Excerpt to read:
▼

It is not essential to have all the tools listed above to compile and run the JFIF
package as delivered. As a minimum, however, then some basic tools are needed. If
running under Cygwin, then Cygwin must be installed, with gcc/g++ and GTK+. Then
the windows editions of Modelsim and Quartus II must be installed, and your Cygwin
environment updated to point to the binaries of this tools. This will allow a
full regresion run and synthesis of the JFIF project. For Linux, the situation
is very similar, except the linux versions of the tools must be installed, and
the OS a suitable linux version—Ubuntu12.04LTS has been verified, but
a RedHat or similar is very likely to work with little trouble.
If wishing to load and run on an FPGA board, the the DE1 and cable are the configured
and tested units, but the project can be adjusted to target other FPGAs and
development boards, though al lot more work is required if not an Altera based
board.
For the windows/Cygwin environment. Microsoft visual C++ express is an alternative
to compiling the reference model. In this case, GTK+ must be available and
configured for windows (and not just Cygwin), or the model must be compiled with
JPEG_NO_GRAPHICS defined when compiling. The resultant executable would have to
be copied to the sw/jpeg_cpp/build directory, as the other scripts expect a model
executable in this location. This is more useful if the reference model is of
interest stand-alone, as if Cygwin is environment, one may as well let the
build scripts use gcc/g++ and place the results in the expected places.
As mentioned above, the GTK+ libraries and development headers are required by
default, and should easili be cpnfigured for Cygwin (or Linux). If there are
issues with this, then defining JPEG_NO_GRAPHICS when building the
reference model (by updating the makefile or MSVC Preprocessor Definitions)
removes the graphical capabilities, which are not used in the automatic
regression flow. Therefore GTK+ is not absolutely essential, but is
recommended, to avoid unnecessay work.
The coverage tools LCOV and GCOV are not essential tools, but were used to give
a measure of the test case coverage of JFIF functionality. With good coverage
on the model for the test cases used, then good coverage on the HDL is acheived
by running the same cases through the hardware (in simulation) and bit-matching
against the reference. A 100% coverage, though, does not guarantee full functionality,
and these tools were used specifically to check that not functionality was uncovered.

▲

Dataset records:
▼

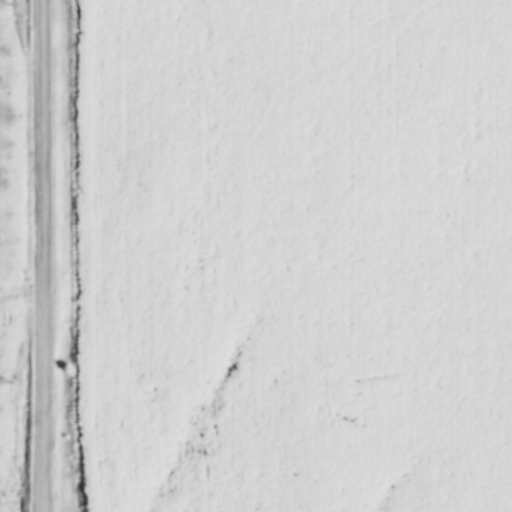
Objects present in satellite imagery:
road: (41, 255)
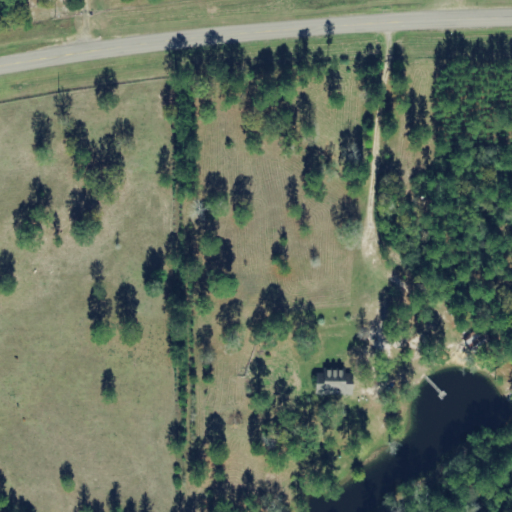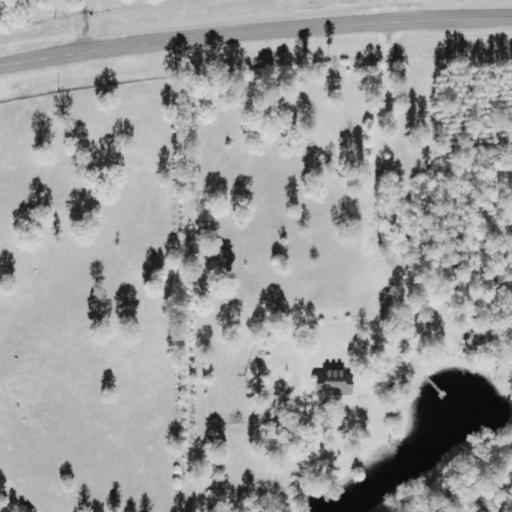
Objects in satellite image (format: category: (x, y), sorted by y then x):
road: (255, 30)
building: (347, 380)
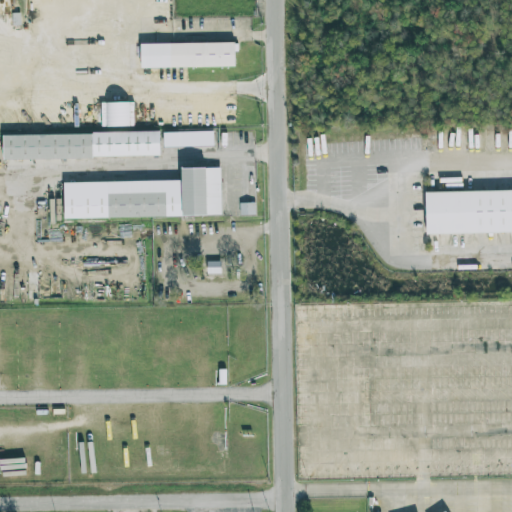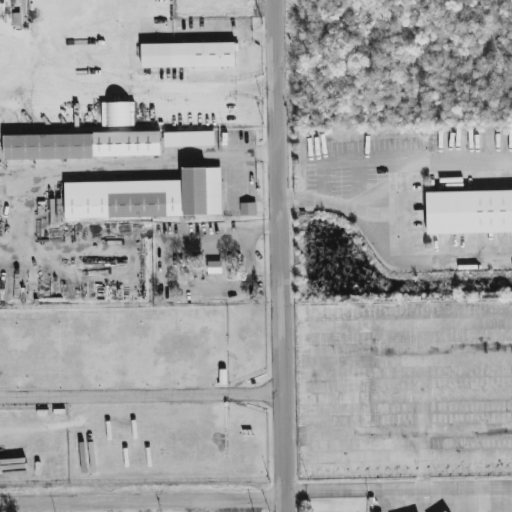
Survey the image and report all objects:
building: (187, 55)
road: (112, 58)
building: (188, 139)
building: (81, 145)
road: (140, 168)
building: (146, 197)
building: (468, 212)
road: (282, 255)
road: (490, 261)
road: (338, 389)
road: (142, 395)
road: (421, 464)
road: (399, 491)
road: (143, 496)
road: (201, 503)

▲

Exercise aim: Continue the notes on the tools needed to build and run the JFIF package, starting after their last sentence.

Response to the exercise:
As a collegue once said to me—is just to ge a "warm feeling". There is still
lots of testing that would need doing.
Calvin Hass's JPEGsnoop tool is not essential, but was used extensively in the
development of the JFIF project. It is a fantastic utility for exploring the
details of a JPEG file, and proved invaluable as a debug aid. If you plan to
modify the code, you would do well to have this tool available. It is ony
for the windows environment though—and I haven't tried it under wine
as yet.
The GNU Image Manipulation Program (GIMP) is another non-essential tool, but
was a useful application for generating JPEG files of various characteristics
from source bitmap files. When exporting to JPEG format, the tool gives various
options that allow generation of quantisation tables of varing compression/quality,
all the subsampling options and various forward DCT generation. Other tools
can probably do the same thing (e.g. Adobe Photoshop), but at least GIMP is free
of charge, and a Linux version is available.
Finally, the Inno setup tool was only used to package up the project into a
self-extracting executable (windows only). If you're not planning to re-release
modified code (under the terms of the licenses) then you probably don't need
this. It is easy to use, however, and a powerful way of packging up source
files etc.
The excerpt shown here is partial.